Re: Subjective counterfactuals

hal@rain.org
Sun, 4 Apr 1999 13:23:17 -0700

Eliezer has posed some fascinating puzzles, and I hope that people will take the time to read them and try to give answers.

> Let's suppose that we record the tape, states, position, and actions
> of a conscious Turing machine, and play it back. Is the playback
> conscious? Probably not, because there's no causality, right? And if
> the playback was generated by quantum randomness, at some extreme level
> of improbability, then the conscious being "recorded" doesn't exist
> yet, right?

One aspect of most of these puzzles is that they focus on the issue of playback. I've seen several other paradoxes which also are based on this idea.

Are playbacks of conscious calculations themselves conscious?

My approach to this problem is to look at it from the point of view of the (simulated?) consciousness itself. Suppose, right now, I am aware that I am running in a computer of some sort, and that the computer's state information will be recorded and then played back using the various scenarios that Eliezer suggests.

To ask whether the playback is conscious is to ask, from my perspective, might I be experiencing a playback right now? Is this "instance" of my consciousness the result of a dynamic, causally-determined calculation, or the result of a passive playback?

The problem is, I can't give a meaningful answer to the question. Any answer I could give about what larger external environment I might be a part of cannot be correct in most cases. Even if my consciousness only exists during a causally based run of a computer, it could still be run multiple times. Each time, I will behave in exactly the same way. (I am assuming that there are not uncomputable elements necessary for consciousness.) Each time, I will think exactly the same thing. If I think to myself, "*this* instance of my consciousness is happening on the third run of the experiment", I will think that every time. It has to be wrong most of the time.

What, then, can I reasonably believe about the circumstances which surround this instantiation of myself? As I see it, I can't conclude anything specific about them. I might be run one time, I might be run 1000 times, and it will feel exactly the same. My "inner" time and sense of conciousness has no relation whatsoever to outer time and place. I might be run one million times slower than real time, or one million times faster. My brain could be simulated by a galaxy-wide computer with one processing element per star system, with each thought taking eons. None of this will be perceptible to me.

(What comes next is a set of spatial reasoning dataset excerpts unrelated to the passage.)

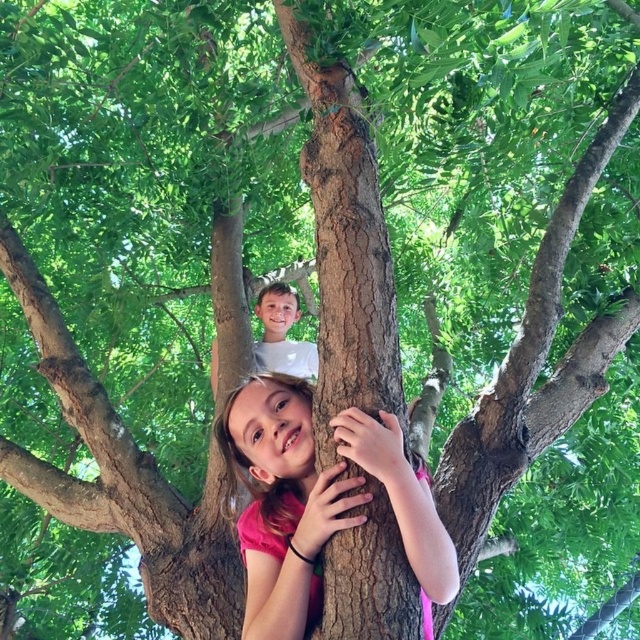
You are a photographer trying to capture a photo of both the pink matte shirt at center and the white matte shirt at upper center. Based on their positions, which one is higher up in the tree?

The pink matte shirt at center is higher up in the tree than the white matte shirt at upper center.

You are a parent watching your children play in the tree. You notice the pink matte shirt at center and the white matte shirt at upper center. Which child is closer to the ground?

The pink matte shirt at center is closer to the ground because it has a smaller size compared to the white matte shirt at upper center, indicating it is lower on the tree.

You are a parent supervising two children playing in the backyard. You see the pink matte shirt at center and the white matte shirt at upper center. How far apart are the two children?

The pink matte shirt at center and the white matte shirt at upper center are 4.75 feet apart.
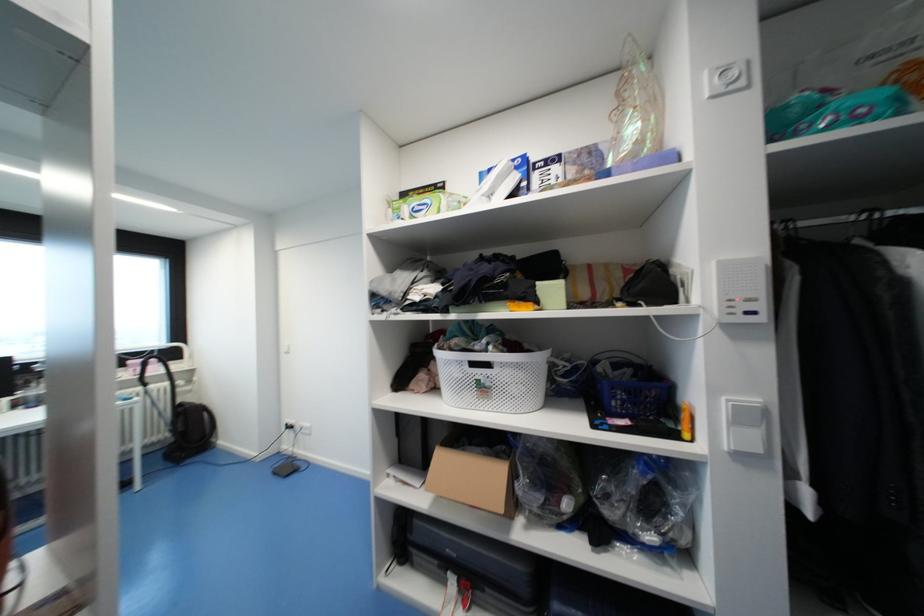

>From my own perceptions and senses, I can't conclude anything about the
external world. I can't tell how many times I am instantiated; I can't tell which particular systems instantiate me.

In particular, I can't tell whether a replay is conscious. It might be, or it might not be. It would make no perceptible difference to me.

If even I, the inner conscious entity, can't tell whether a replay is conscious, is it really a meaningful question?

Throughout the philosophy of consciousness, we continually face a dichotomy between the objective and the subjective. We try to link them; computationalism and, more generlly, materialism, try to say that there are objective facts corresponding to the subjective facts of consciousness.

But in this case, there is no subjective fact to begin with. There is no subjective meaning to the question of whether a replay is conscious. Therefore, I'd suggest, we can say that there is no objective meaning to the matter, either.

Simply put, it is meaningless to ask whether a replay is conscious; it is meaningless even to ask whether a second run of a conscious program further instantiates the consciousness. There is no subjective fact of the matter to resolve, and so there is no objective problem which can be solved, either.